At his home in Havana's Boyeros district, Alejandro Gonzalez, a 10-year-old hearing-impaired student, is learning Cuban history taught by sign language via televised classes with closed caption amid the COVID-19 lockdown.

"Learning the history of my country is like traveling in time and discovering a whole new world," Gonzalez told Xinhua.

Two weeks after the first confirmed cases of COVID-19 were reported in Cuba on March 11, the island's nearly 2,000 schools were closed.

In a bid to help students continue the academic year disrupted by COVID-19, Cuba's education officials worked together with the Cuban Institute of Radio and Television to develop closed-captioned televised classes, including those tailored to students with special needs.

Gonzalez's mother Yakelin Sanchez, a 36-year-old architect, has always been giving her son a helping hand during the classes.

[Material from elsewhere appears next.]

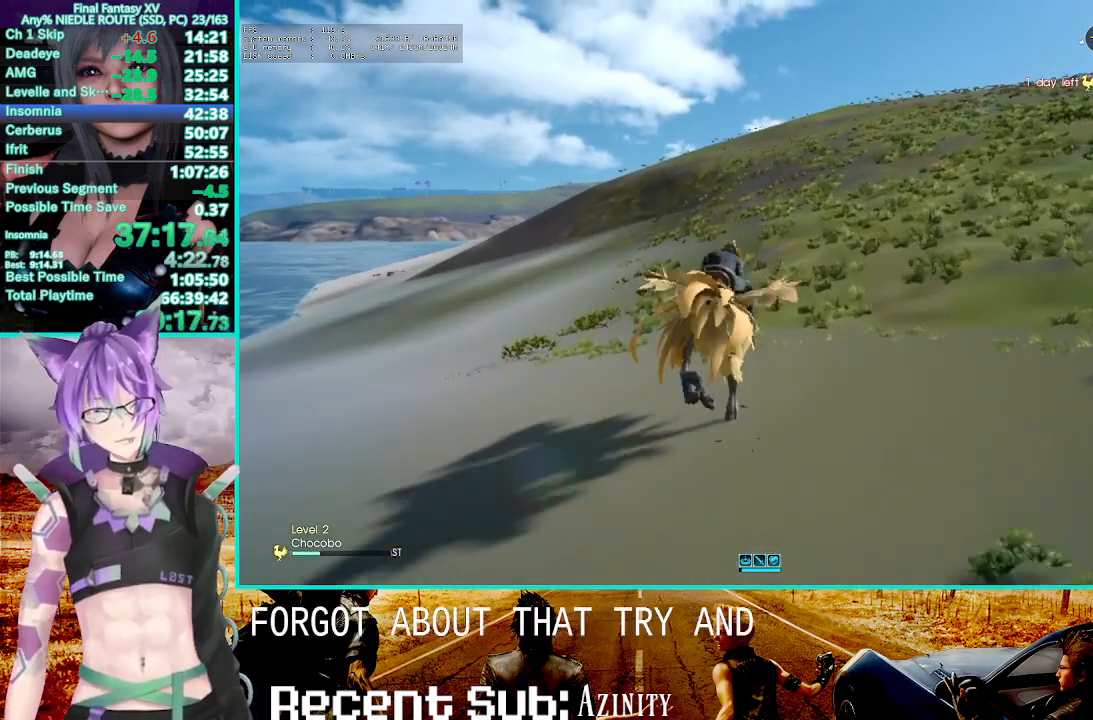
{"dt_ms": 500, "buttons": ["R2"], "left_stick": "center", "right_stick": "center", "events": []}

She has learned sign language herself, so she could share with her son "the beauty and complexity of a world where more inclusion for people with disabilities is needed," she said.

"Lessons help to not only break the communication barrier but also to provide disadvantaged students with crucial information and messages during the COVID-19 pandemic," Sanchez said.

The classes are broadcast on Canal Educativo, one of the two educational TV channels in the island country.

Founded in 2002 by then Commander-in-Chief Fidel Castro, Canal Educativo is designed to supplement the educational system with classes that could be watched at home, and to cultivate Cubans' interest in history, culture and arts.

However, classes taught by sign language had not been aired to complement school curriculum until the COVID-19 lockdown.

"With sign language classes available for the first time on TV, we are reaching a wider audience. That is very positive," said Aniuska Riquenes, director general at Canal Educativo, noting that a studio has been set up for sign language interpreters.

Saray Tamayo, a 19-year-old who has taken a two-year sign language course, is now on the team that broadcasts live lessons.